# Turning my Back on the Piano...



## Ingélou

I am going to give up on the piano - maybe to take it up again, as some suggest, in a few years if my circumstances change. At present, with John's illnesses and my mother's dementia, I feel as if I need more 'empty time' for me, as well as more time to keep the house & garden in order.

The fiddle is my one true love, and my only real desire is to be a folk fiddler. So I'm not going on with the Grade 4 exam either. I've spent money on the books, but at least I have learned to play three lovely pieces with greater flair and polish than I usually do, and that was a good experience. Practising scales and shifts didn't harm me either!

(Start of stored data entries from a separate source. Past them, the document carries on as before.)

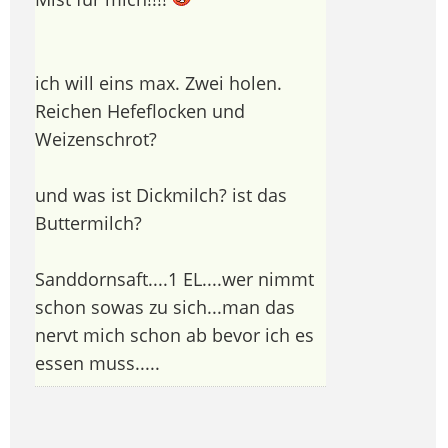
ich will eins max. Zwei holen.
Reichen Hefeflocken und
Weizenschrot?
und was ist Dickmilch? ist das
Buttermilch?
Sanddornsaft....1 EL....wer nimmt
schon sowas zu sich...man das
nervt mich schon ab bevor ich es
essen muss.....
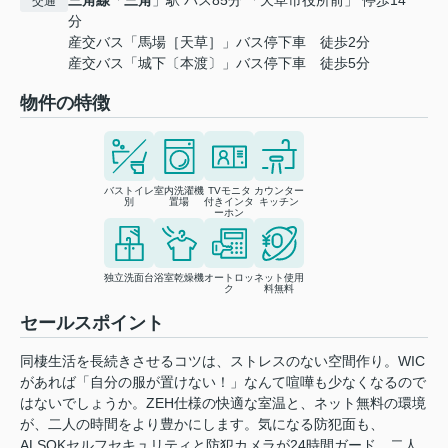
三角線
「
三角
」駅 バス85分 「天草市役所前」 停歩14
交通
分
産交バス「馬場［天草］」バス停下車 徒歩2分
産交バス「城下〔本渡〕」バス停下車 徒歩5分
物件の特徴
バストイレ
室内洗濯機
TVモニタ
カウンター
別
置場
付きインタ
キッチン
ーホン
独立洗面台
浴室乾燥機
オートロッ
ネット使用
ク
料無料
セールスポイント
同棲生活を長続きさせるコツは、ストレスのない空間作り。WIC
があれば「自分の服が置けない！」なんて喧嘩も少なくなるので
はないでしょうか。ZEH仕様の快適な室温と、ネット無料の環境
が、二人の時間をより豊かにします。気になる防犯面も、
ALSOKセルフセキュリティと防犯カメラが24時間ガード。二人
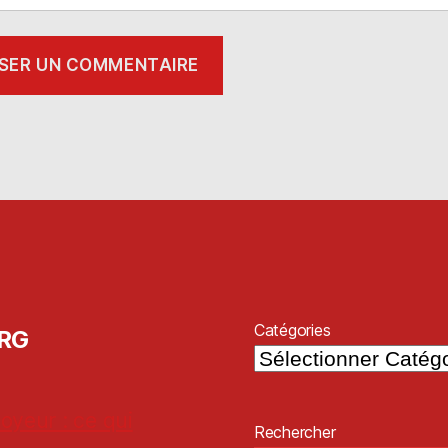
Catégories
ORG
oyeur : ce qui
Rechercher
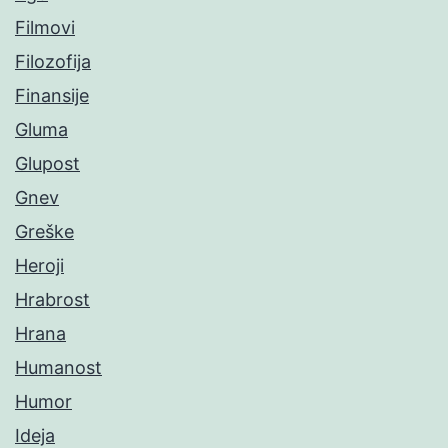
Filmovi
Filozofija
Finansije
Gluma
Glupost
Gnev
Greške
Heroji
Hrabrost
Hrana
Humanost
Humor
Ideja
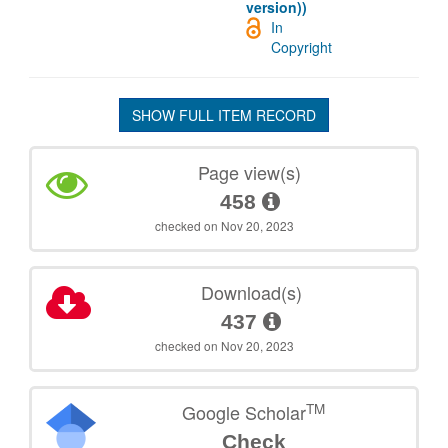
version))
In
Copyright
SHOW FULL ITEM RECORD
Page view(s)
458
checked on Nov 20, 2023
Download(s)
437
checked on Nov 20, 2023
TM
Google Scholar
Check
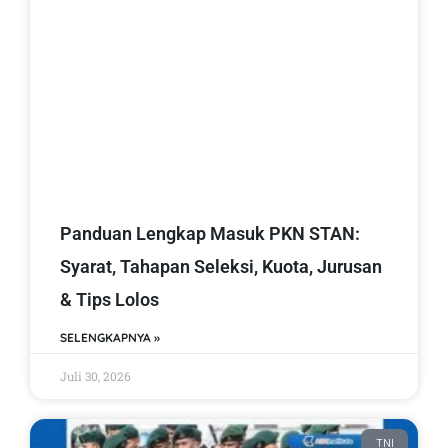
Panduan Lengkap Masuk PKN STAN:
Syarat, Tahapan Seleksi, Kuota, Jurusan
& Tips Lolos
SELENGKAPNYA »
Juli 30, 2026
TNI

It is not a question of being too old to learn the piano, as my teacher tells me that I'm making good progress - but I see that to get anywhere, I'd need a lot more time and motivation than I've got. I hate to skimp, and that is what I've had to do so far. I'm also not enamoured of the teaching materials - I'm learning modern pieces that I don't like much, and I do wonder why so much time has to be spent on *staccato*?

I don't regret trying the piano - I will do the odd fun practice now and then. I have learned to read the bass clef and improved my timing and sight-reading somewhat & strengthened my fingers a little.

So from now on this blog - *if *I continue - will be about fiddling, tout seul.


----------



## Baregrass

Nice post Ingelou. I understand about having to make time in our 3rd age. I too am struggling to get my fiddle playing back in order after a shoulder operation. However, keep it up. Music is a precious gift. Good luck!


----------